• Required action: The required result is a copy of each line below in which "events" appears.
□ □ □ □
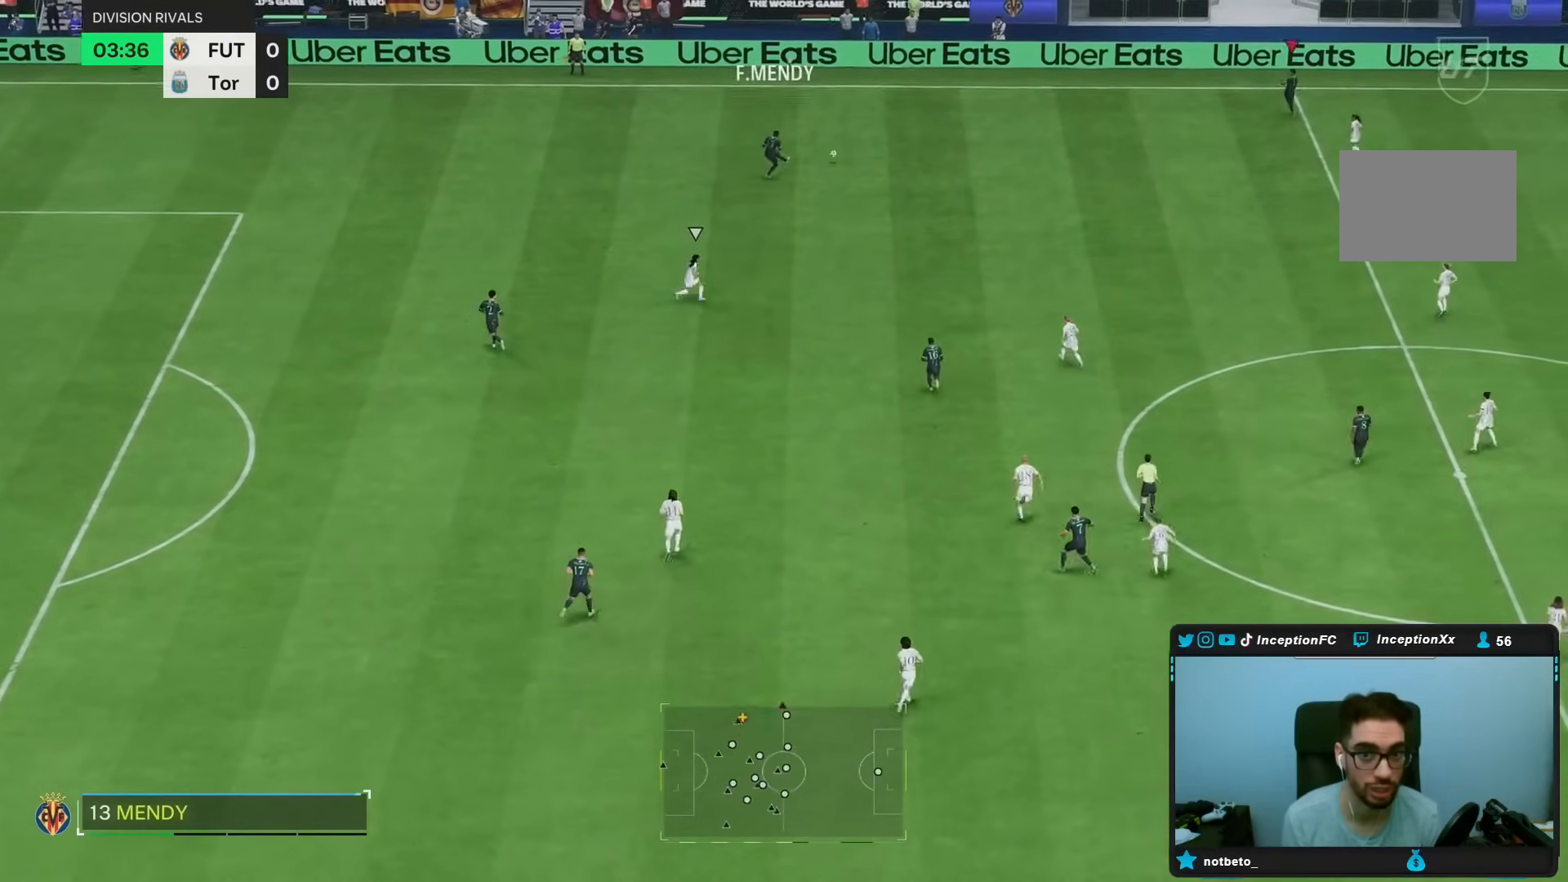
{"dt_ms": 500, "buttons": [], "left_stick": "down-left", "right_stick": "center", "events": [[33, "R1", "up"], [200, "left_stick", "center"], [433, "left_stick", "down-left"]]}
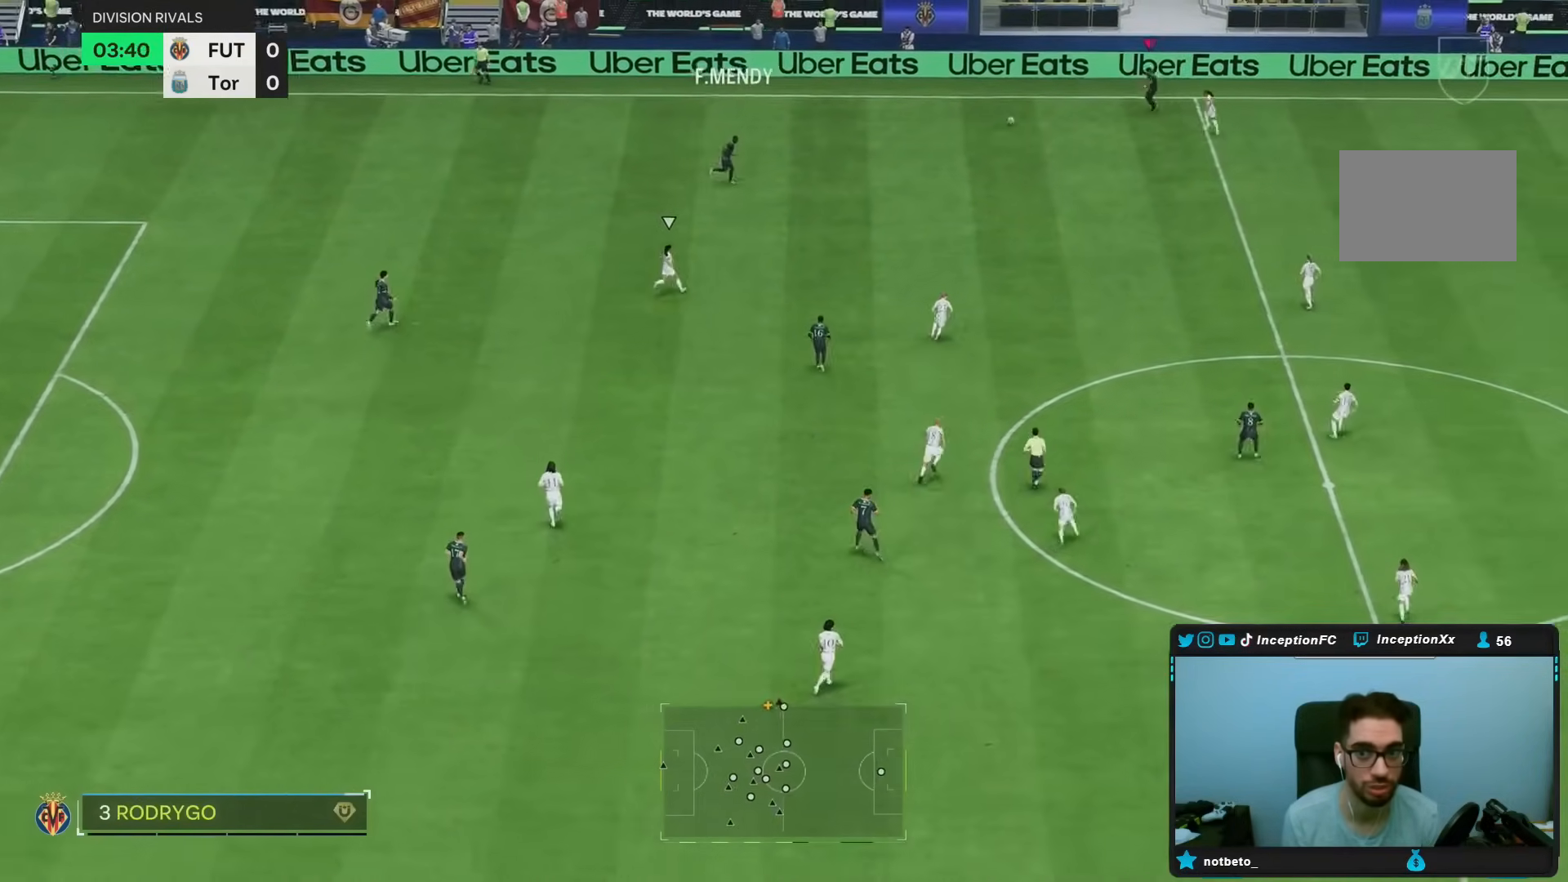
{"dt_ms": 500, "buttons": [], "left_stick": "center", "right_stick": "center"}
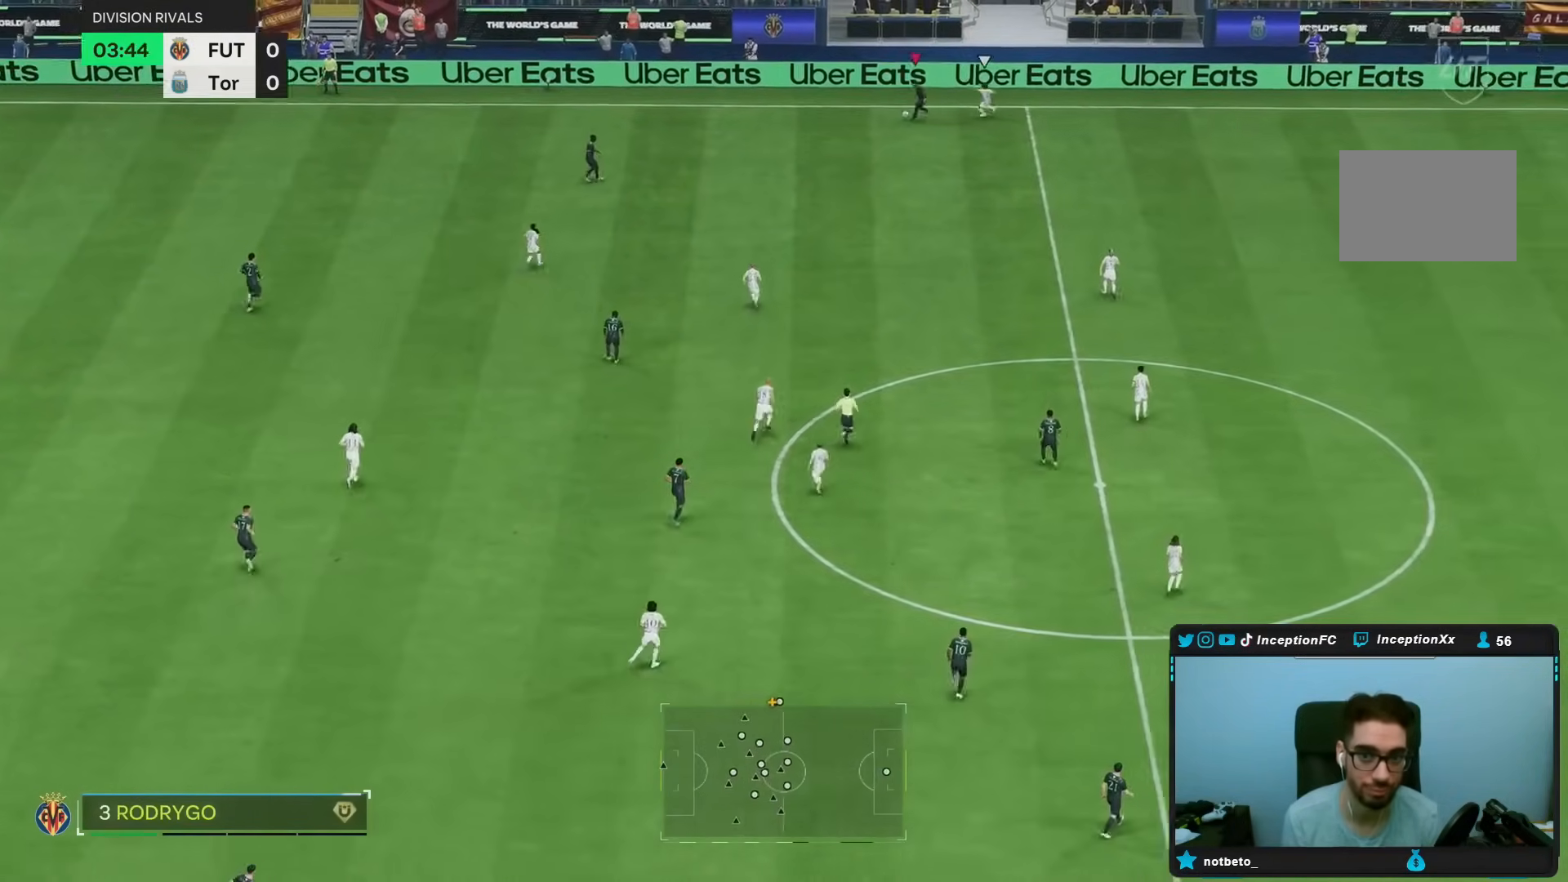
{"dt_ms": 500, "buttons": [], "left_stick": "right", "right_stick": "center", "events": [[183, "left_stick", "right"]]}
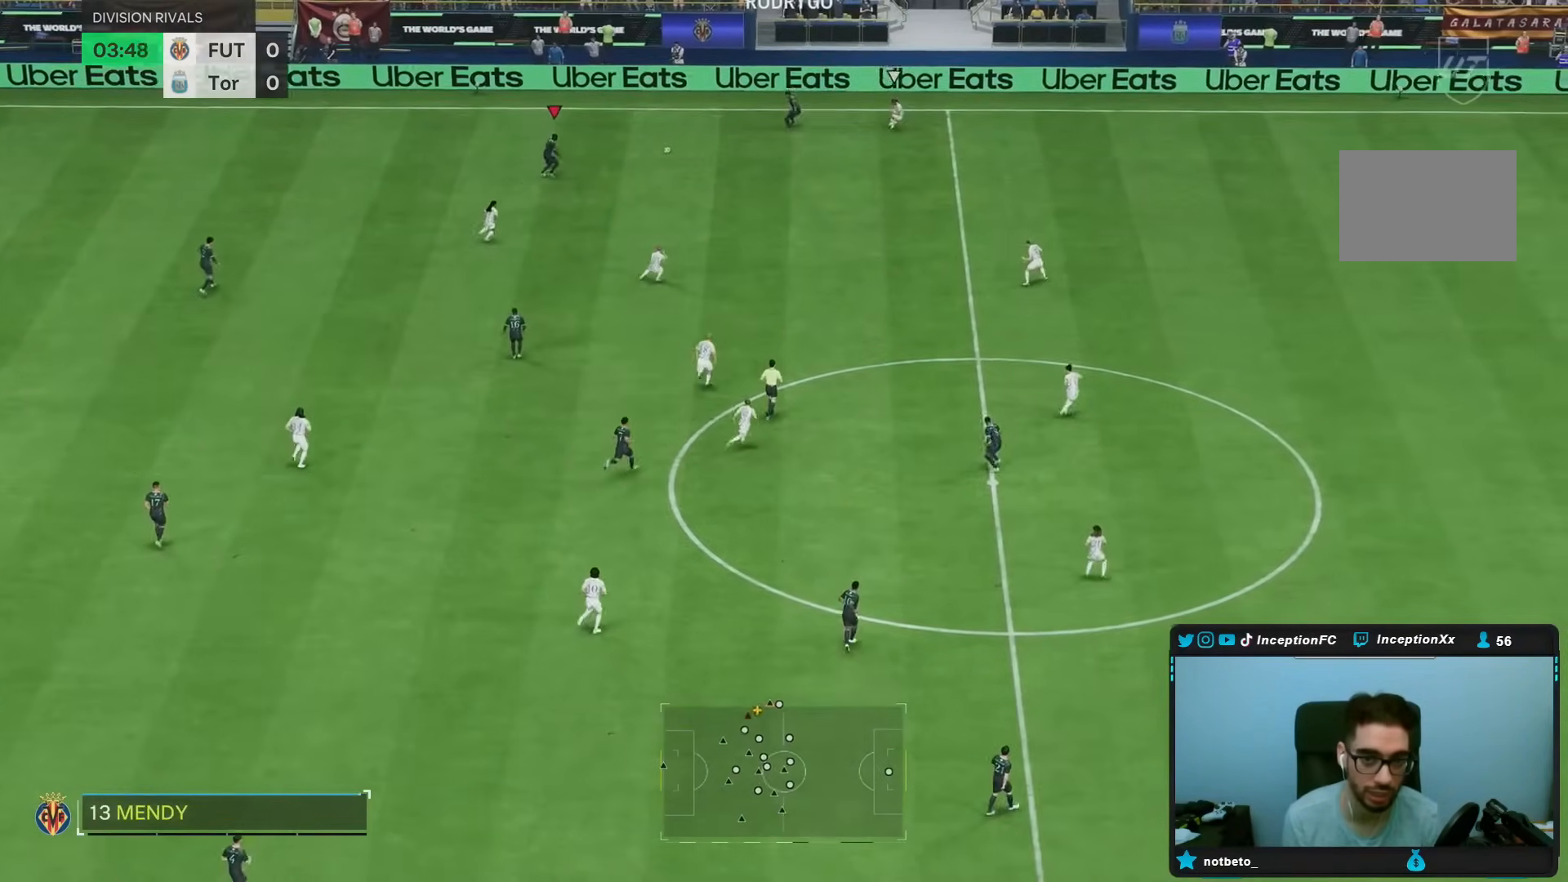
{"dt_ms": 500, "buttons": [], "left_stick": "right", "right_stick": "center", "events": [[117, "L1", "down"], [217, "L1", "up"], [283, "right_stick", "down"], [433, "right_stick", "center"]]}
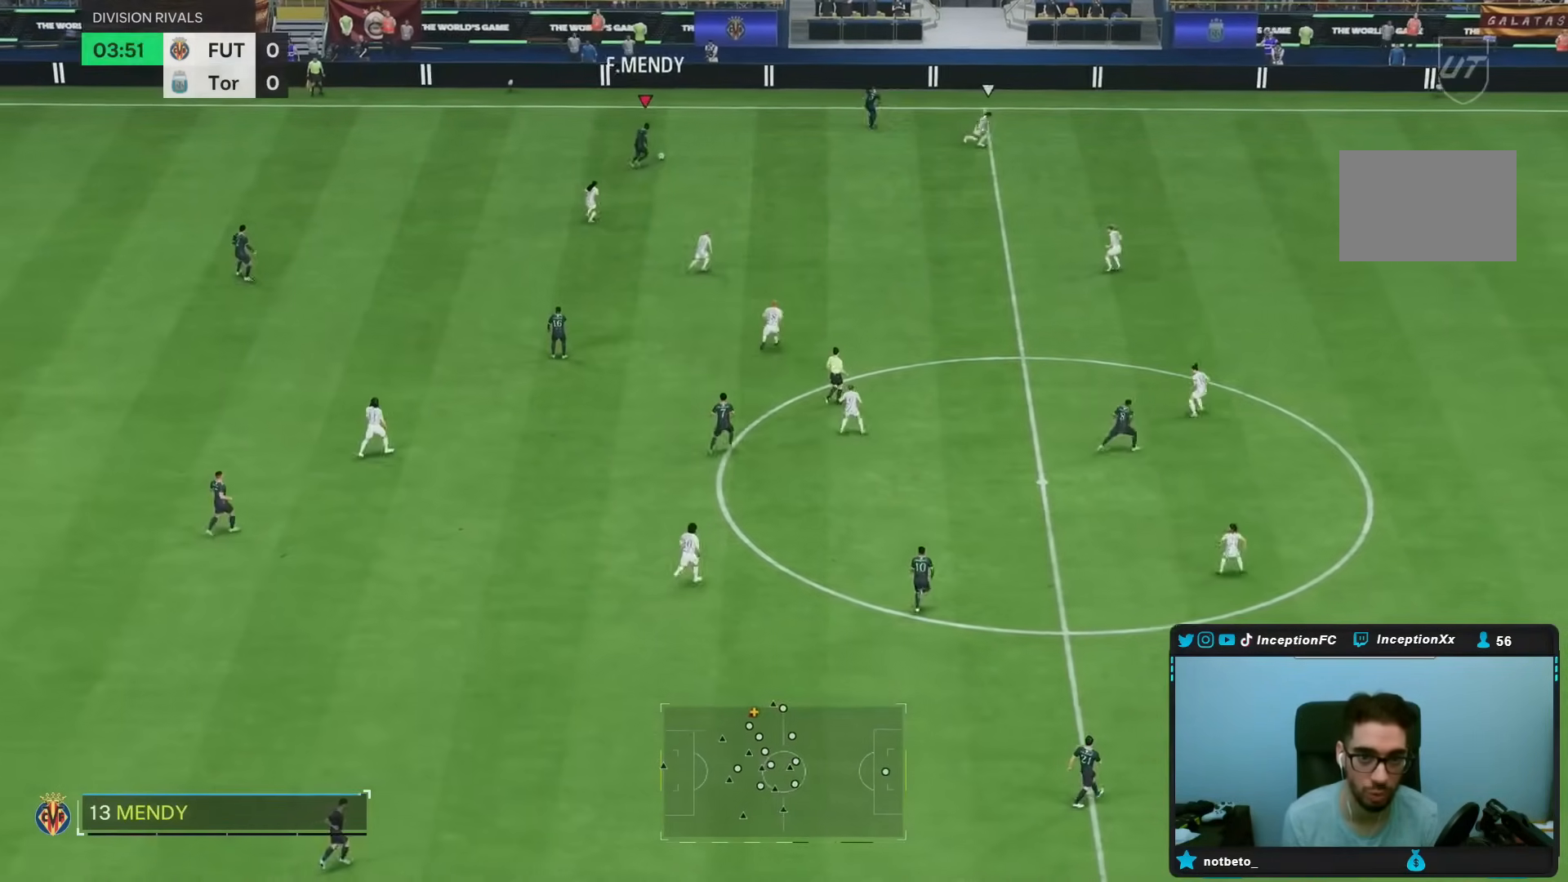
{"dt_ms": 500, "buttons": ["R2"], "left_stick": "right", "right_stick": "center", "events": [[183, "R2", "down"]]}
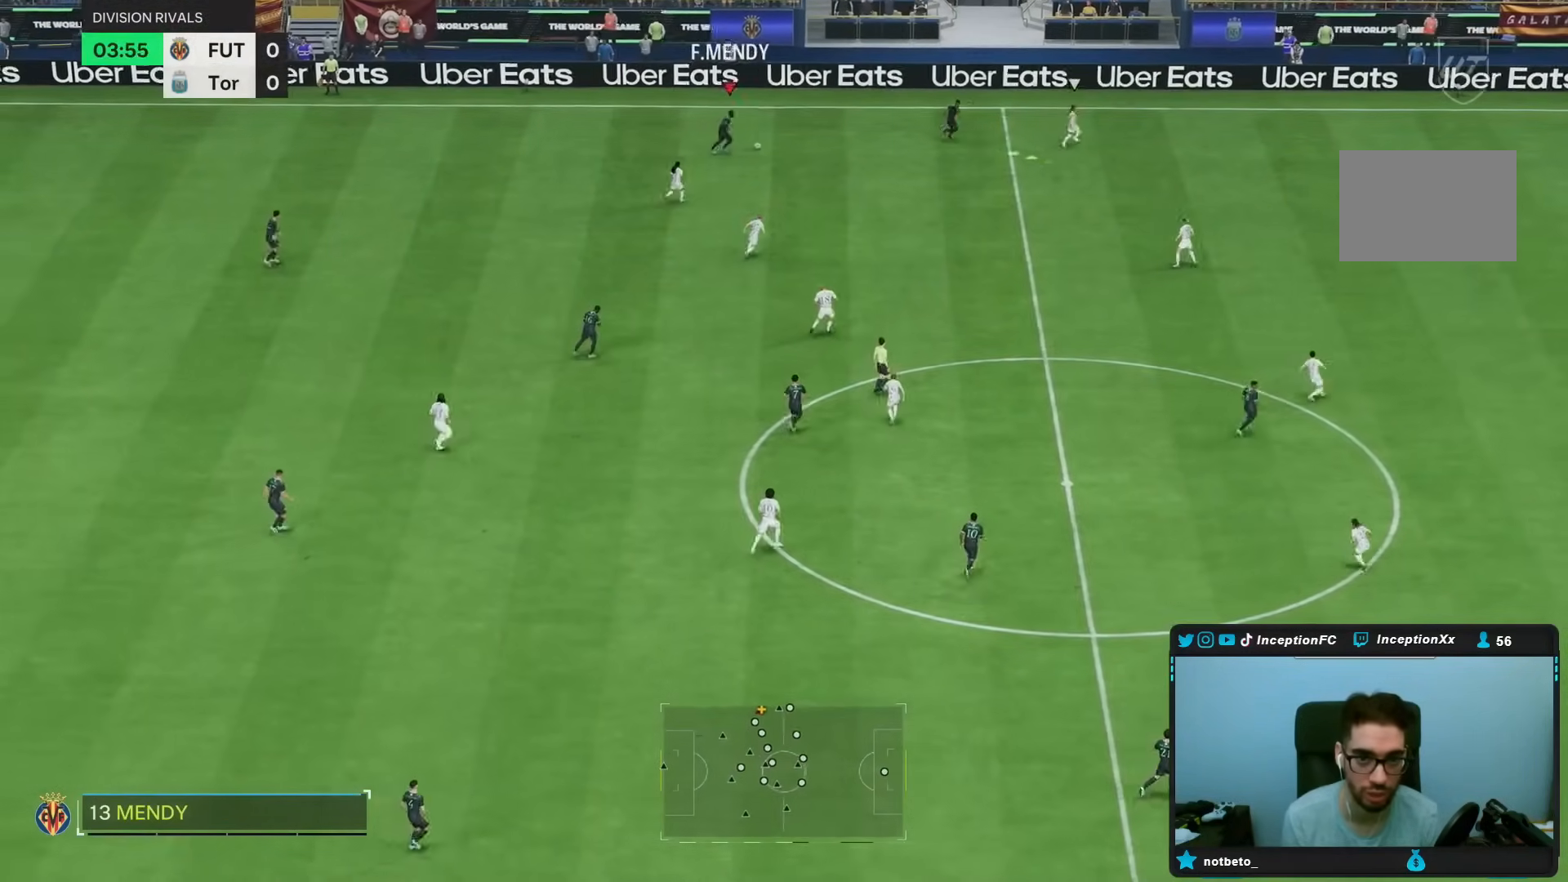
{"dt_ms": 500, "buttons": ["R1"], "left_stick": "down-right", "right_stick": "center", "events": [[117, "R2", "up"], [300, "R1", "down"], [500, "left_stick", "down-right"]]}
□ □ □ □
• The answer:
{"dt_ms": 500, "buttons": [], "left_stick": "down-left", "right_stick": "center", "events": [[33, "R1", "up"], [200, "left_stick", "center"], [433, "left_stick", "down-left"]]}
{"dt_ms": 500, "buttons": [], "left_stick": "right", "right_stick": "center", "events": [[183, "left_stick", "right"]]}
{"dt_ms": 500, "buttons": [], "left_stick": "right", "right_stick": "center", "events": [[117, "L1", "down"], [217, "L1", "up"], [283, "right_stick", "down"], [433, "right_stick", "center"]]}
{"dt_ms": 500, "buttons": ["R2"], "left_stick": "right", "right_stick": "center", "events": [[183, "R2", "down"]]}
{"dt_ms": 500, "buttons": ["R1"], "left_stick": "down-right", "right_stick": "center", "events": [[117, "R2", "up"], [300, "R1", "down"], [500, "left_stick", "down-right"]]}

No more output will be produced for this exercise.